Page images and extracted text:
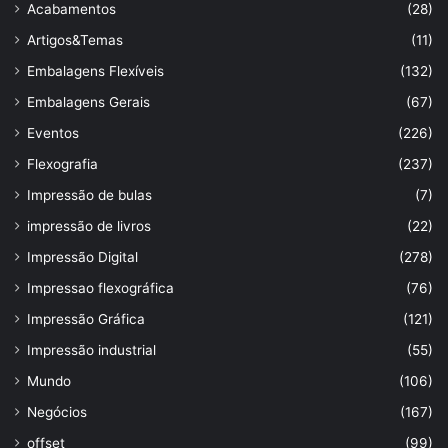
Acabamentos
(28)
Artigos&Temas
(11)
Embalagens Flexíveis
(132)
Embalagens Gerais
(67)
Eventos
(226)
Flexografia
(237)
Impressão de bulas
(7)
impressão de livros
(22)
Impressão Digital
(278)
Impressao flexográfica
(76)
Impressão Gráfica
(121)
Impressão industrial
(55)
Mundo
(106)
Negócios
(167)
offset
(99)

DESCRIPTION OF THE TASK >> Copy out exactly the lines running from the line with "Impressão industrial" to the end of the records, inclusive.

RESPONSE TO THE EXERCISE >>
Impressão industrial
(55)
Mundo
(106)
Negócios
(167)
offset
(99)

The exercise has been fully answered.